Page 56 of The Charm Bracelet


Font Size:

‘Yeah, that would be cool!’

Holly exhaled, relieved. Problem temporarily averted. She held up the bracelet and jangled it. ‘And of course, in the meantime, we still have this great big mystery to solve.’

28

An oak door loomed in front of me, and it was with excitement and trepidation that I looked to my husband as he placed a hand on my lower back to guide me forward.

‘Are you ready?’

I nodded my head, feeling slightly dazed. Were we really considering this?

‘Yes, I think so.’

He smiled happily and propelled me through the open door. I must be honest – the moment that I stepped over the threshold, I felt as if I was walking on air.

‘Oh my goodness, look at this place!’ I exclaimed, and he shot me a look that said, ‘Remember what I said? Don’t get overly excited or we will lose our ability to negotiate.’ But I couldn’t help it. This place was …amazing. It was a Classic Six penthouse, one of the six-room pre-war apartments that are much sought-after in Manhattan - and already I could feel the history from each of those rooms.
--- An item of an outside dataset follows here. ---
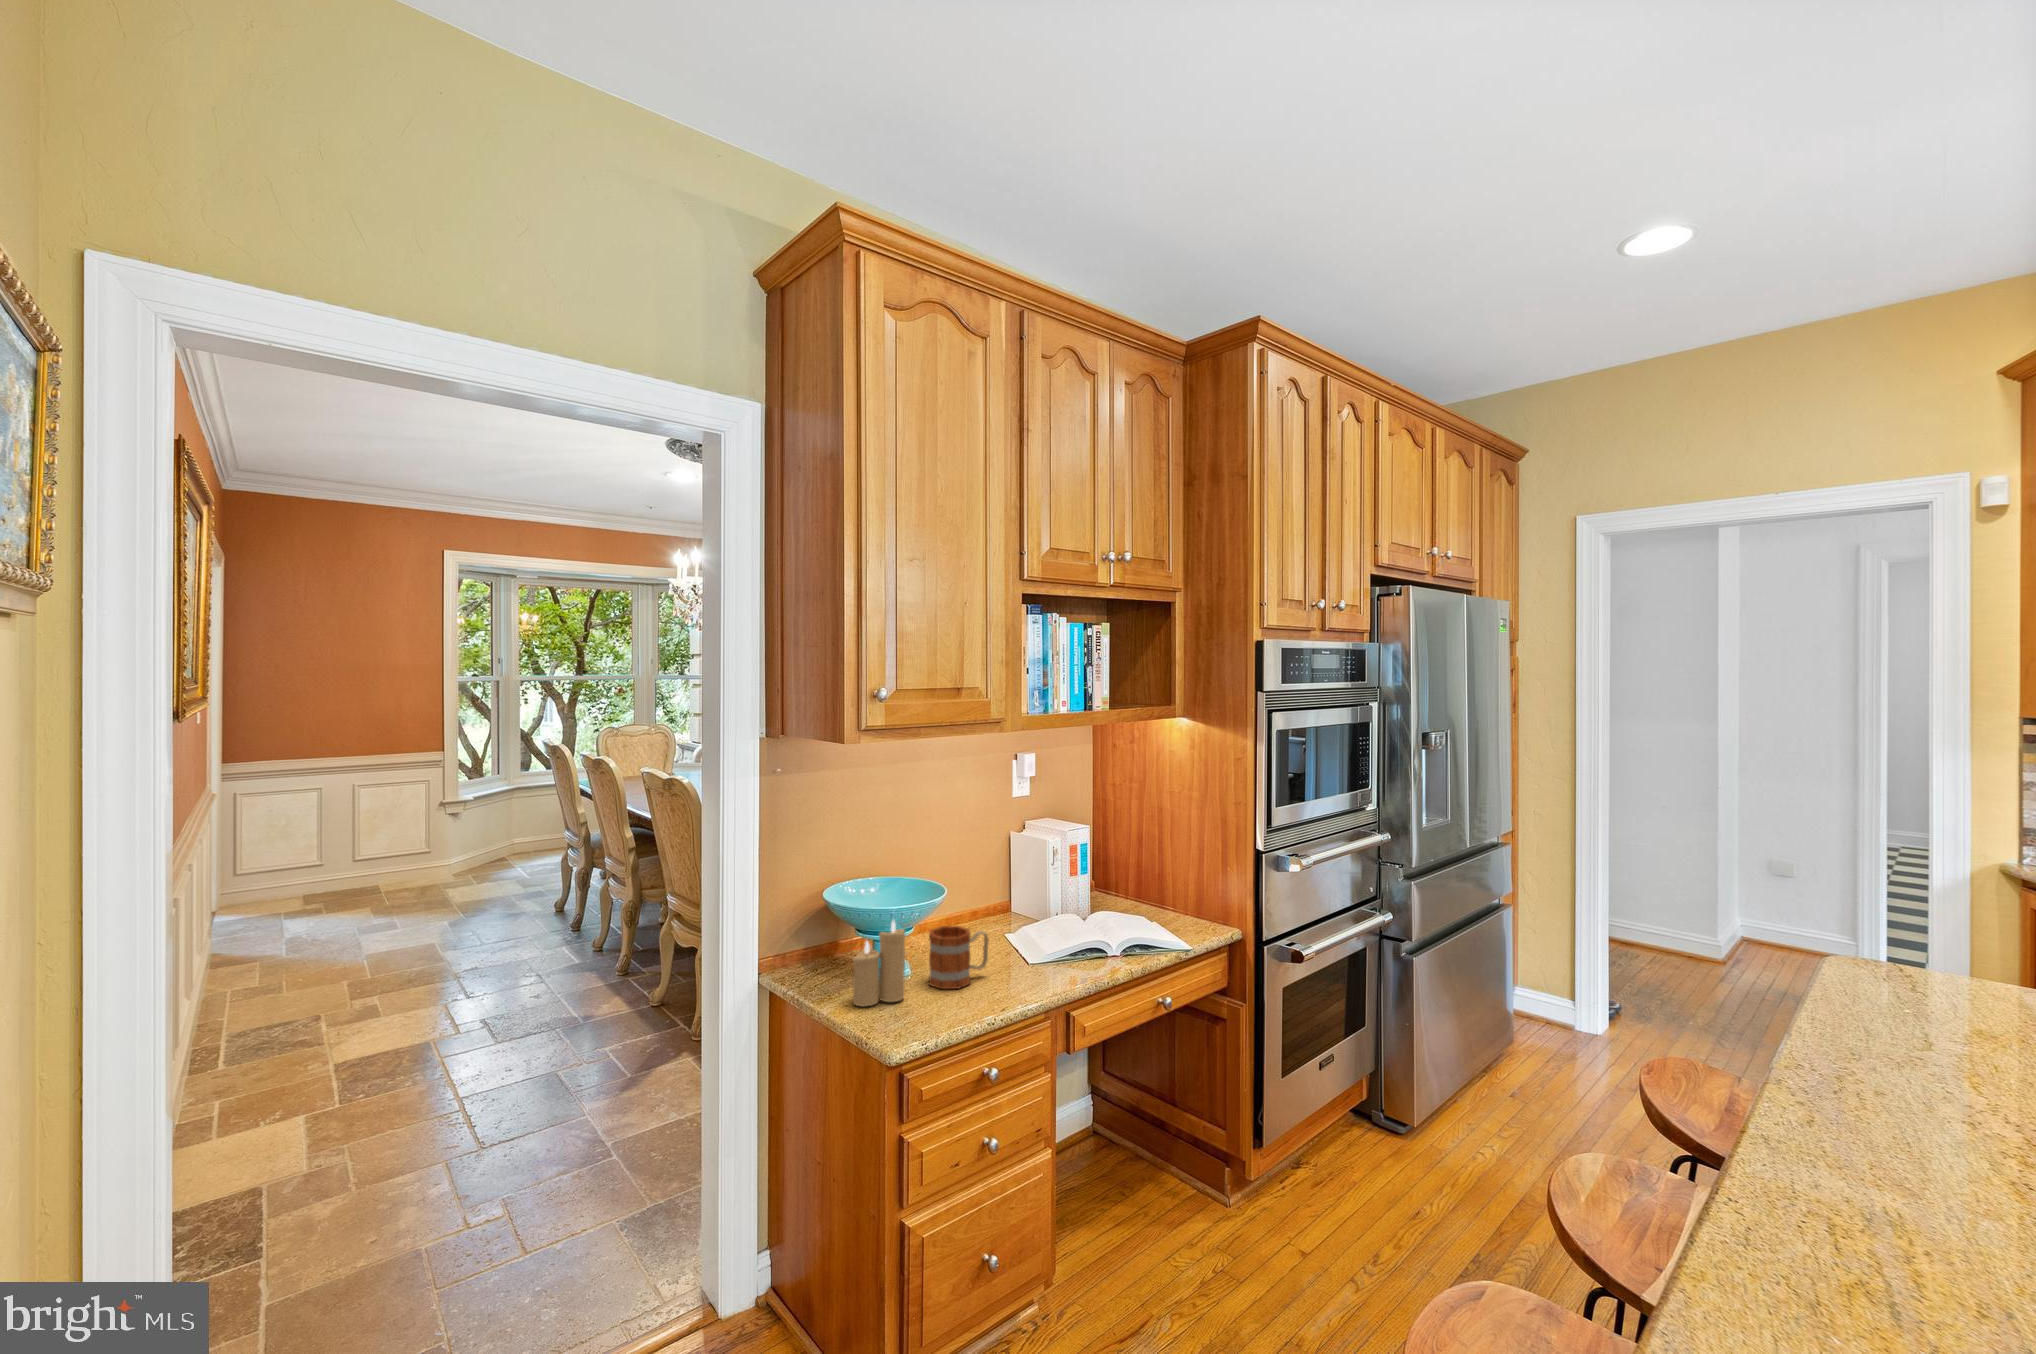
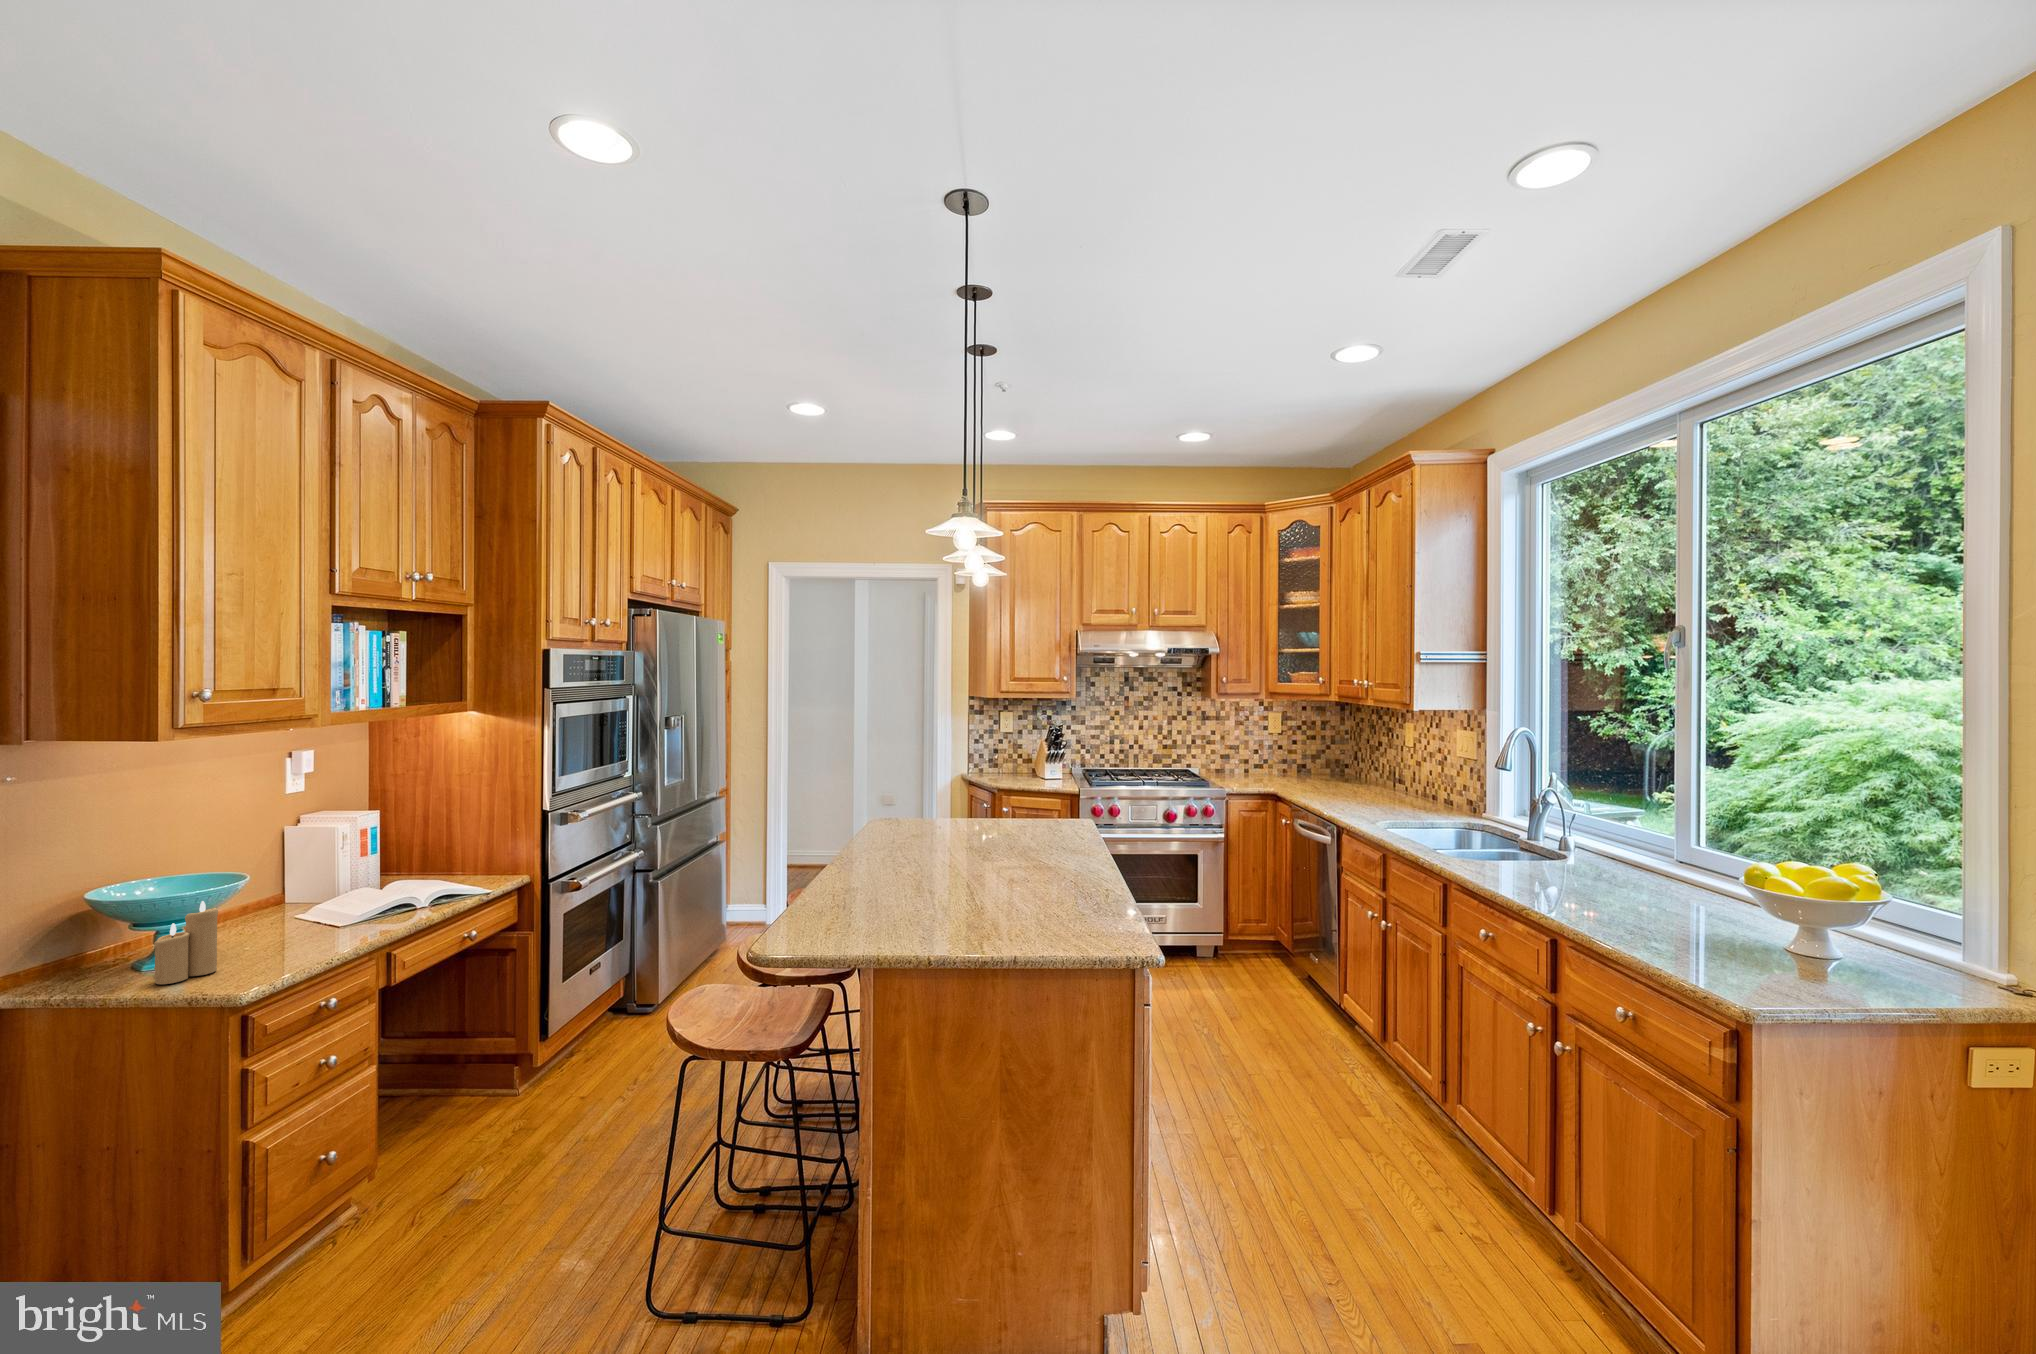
mug: present [929,926,989,989] -> none [233,902,301,958]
I put my hand on the wall, stroking the crown moulding that ran down the middle of the hallway, then entered the living room – or maybe this might be called a ‘sitting room’, a place where society types ended up greeting and receiving guests. I had to stifle a giggle. Right now I ‘received guests’ in a cramped living room that was the size of the foyer in this place.

My daydream was interrupted as the real-estate agent, Theodore, turned around to face us. I wondered if he ever went by the name Ted.

Probably not in this part of town, I decided.

‘And this is the sitting room,’ he confirmed. ‘This room was actually just redone by the previous owner. The interior is attributed to Donghia Associates, under the direction of the extraordinary Angelo Donghia.’

I nodded knowingly, even though I had no idea who he was talking about.

‘That’s fantastic,’ I said somewhat vaguely, looking around at the ornate woodwork. Obviously, Ted saw through my bluff, because he felt the need to clarify just who Angelo Donghia was.

‘Mr Donghia is a visionary. He designed the Opera Club at the Metropolitan Opera House and Lincoln Center, both met with superb acclaim.’

I had never been to either, but I smiled just the same. I knew he wanted me to feel like some sort of hick but to be honest, I didn’t know anything about opera, and I certainly wasn’t going to pretend that I did. However, I was far too used to New York snobbery to be upset by this guy. It took a lot more to shake me up.

I might want this apartment with every bone in my body, but only because it was beautiful and the house of my dreams. Social climber, I was not.

‘Can we see more?’ I asked, wanting to get past the sitting room and onto the rest of the place.

‘Of course,’ he said. I knew he was holding back a sneer. I’m not sure if he was put off by our age, still being relatively young, or if he was just upset that he pegged me as someone who might not be as cultured as his other clients.

Whatever it was, it was water off a duck’s back.

Ted led us on and I had to do my best not to start skipping. Every room we entered was even more beautiful than the one before, and in my mind, I’d already started decorating.

I could envision that green velvet settee that I spied at an antique shop in the West Side right over in that corner, next to the fireplace. And I had this great idea about a brass headboard that I saw just last week at Bloomingdale’s for the spare guestroom, I knew it would be a perfect fit.

And then there was the fact that there was also this other room, a space that looked out onto Central Park, where lofty clouds seemed to float by and the sunshine gleamed into the room happily. Currently painted in a neutral ivory colour, it would be a perfect room for a baby’s nursery.

I found myself separated from the others and walked across the hardwood floors, the heels of my slouched boots clicking merrily and echoing across the empty rooms.

I closed my eyes for a moment and allowed myself to feel the air move around me. This was a very old and classic building, and had probably seen many tenants in its lifetime.

It had been a home several times over, and had a history, had probably known its share of happy times, as well as sad.

The people who had lived within these walls had loved and lost, laughed and cried, been born and possibly also died. And right now, all of them were talking to me.

They were telling me this is where I would live my life, where my marriage would bloom and blossom, where our children would be born, where we would experience joy as well as sorrow. They told me that all of those things, those experiences, would colour my life.

At that moment, I knew. We had come home.